What was once the pragmatism of the Mafdal is nowhere to be found in its Bayit Yehudi successor. Bennett has inherited institutions which were created by those who really knew how to build the bridges between religious and secular, without the artificial cosmetics of reserving spots for non-religious candidates. As long as the members of his party list are located on the extreme Right of the Israeli political spectrum, they are kosher for the Bayit Yehudi. They don’t have to have any other form of Jewish identity – religious or cultural – to fit into the political agenda of this onceproud centrist party.

They feed on the classic security fears of the Israeli people, attacking enemies from without and enemies from within.

According to them, there is no raison d’etre for Israel other than the survival instinct. They would happily silence the voices – of students, of faculty – of anyone who thinks differently to them and if they have to falsify information on the way, then that is totally acceptable to them.

Just as the earliest Zionists mistakenly believed that they could create a new Jewish identity through the image of the new secular Hebrew farmer divorced from their cultural and religious roots, so too Bennett believes that he can create a new Jewish identity through the means of a right-wing territorial irredentism and McCarthyism which, in the long term, will cause great damage to Israel’s security and image. The only difference between these two vastly contrasting and alternative visions is that the earliest Zionists, the vast majority of whom were secular, laid the foundation for the creation of the State of Israel and a Jewish Homeland, while Bennett and his right-wing allies are chipping away at these same foundations in a way which, if pursued much further, will bring about the eventual dismantlement of the state.

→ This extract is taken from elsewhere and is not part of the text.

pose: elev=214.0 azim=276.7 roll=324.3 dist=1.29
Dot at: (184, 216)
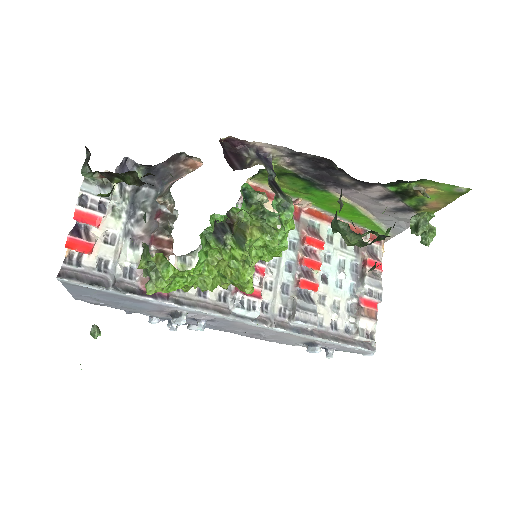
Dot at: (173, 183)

Bennett is right about one thing: that we don’t need to apologize.

We don’t need to apologize for being proud of Zionism (even if we interpret what it means to be a Zionist in very different ways).

We don’t need to apologize for desiring a Jewish state in its ancestral homeland in the face of those who would delegitimize us (even if we differ greatly about the rights to be given to another people living in the same territory).

But neither do we need to apologize for being proud liberal, pro-human rights, anti-occupation believers in a pragmatic Zionism which holds out the only long-term future for the State of Israel.

The Labor Party has finally woken up to the fact that Zionism and patriotism have been hijacked by the extremist right-wing ideologues and politicians during the past two decades. The reincarnation of the Labor party, headed by Herzog, is rightfully seeking to reclaim and regain the name of Zionism under its new identity, the Zionist Camp, as a far better alternative to the (ultra) Nationalist camp headed by Netanyahu, Bennett and their rightwing allies.

The newspeak and cheap sloganeering of Bennett, Shoval and their right-wing allies should not be allowed to divert us from what is really important for the future of the State of Israel.

The writer is dean of the faculty of Humanities and Social sciences at Ben-Gurion University. The views expressed are his alone.